The plain sense of these verses is clear, whether this anecdote is historical or not. The Prophet is scolded by the voice of the divine for having turned his back, annoyed, when the blind nobody dared make a demand on his time and attention. What is worse, `Abd Allāh did so while Muĥammad was giving his attention instead to a gathering of the wealthy Meccan elite—those who thought they were “self-sufficient” and did not need God’s grace. The voice of the divine points out that Ibn Umm Maktūm’s soul was just as valuable as the souls of the pagan magnates, and it was possible that, with some pastoral care, he might accept the truth. The Prophet Muĥammad preached, according to the later Muslim tradition, from 610 to 632, and this incident is thought to have occurred early in his ministry. Was it 613? It is implied in the Qur’an that God intervened right at the beginning of Muĥammad’s career to underscore that the mission work had to proceed on the basis of the spiritual equality of all potential hearers.

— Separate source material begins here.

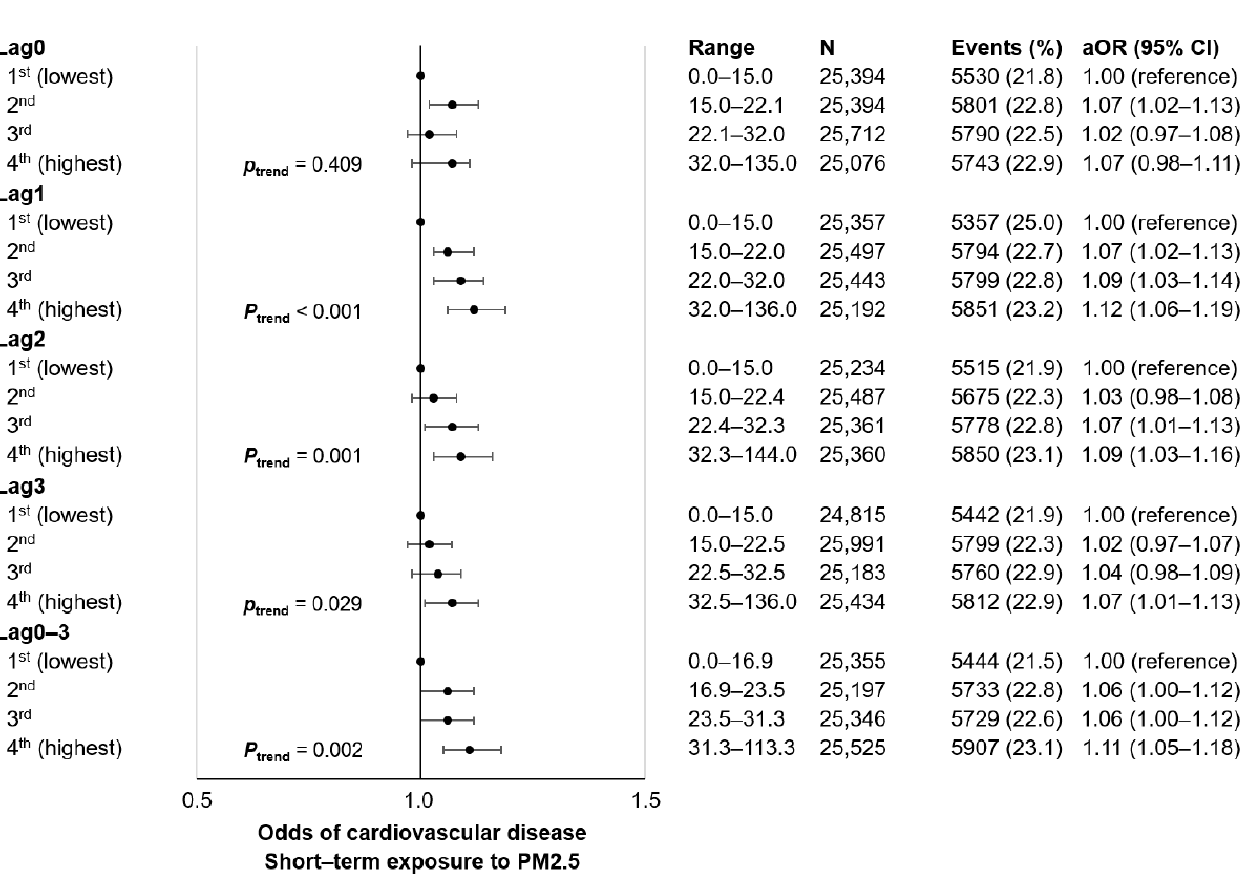
Figure 2. Association of short-term exposure to PM2.5 with cardiovascular disease events among 5-year cancer survivors. Adjusted odds ratio calculated by conditional logistic regression after adjustment for mean daily temperature (categorical, 1st, 2nd, 3rd, and 4th quartiles). Acronyms: N, number of participants; aOR, adjusted odds ratio; CI, confidence interval; PM, particulate matter.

Skin color was used in many ways by authors in the ancient world and not always as a sign of inferiority or superiority, but there were undeniably forms where discrimination played a part. When the widely read Greek medical thinker Galen at one point described “Ethiopians,” he mentioned their outward attributes, such as frizzy hair and broad noses, but then went on to describe them also as mentally deficient.4 Solomon’s bride in the “Song of Songs” describes herself as black: “I am black and beautiful, O daughters of Jerusalem, like the tents of Kedar, like the curtains of Solomon.” This description caused late antique Christian authors some puzzlement, since they did not associate blackness with beauty or other positive attributes.5 The ancient world did not have a conception of race, a modern idea that emerged in its contemporary sense in the nineteenth century; it only had a set of aesthetic preferences around appearances. But some authors clearly did invest blackness with negative connotations.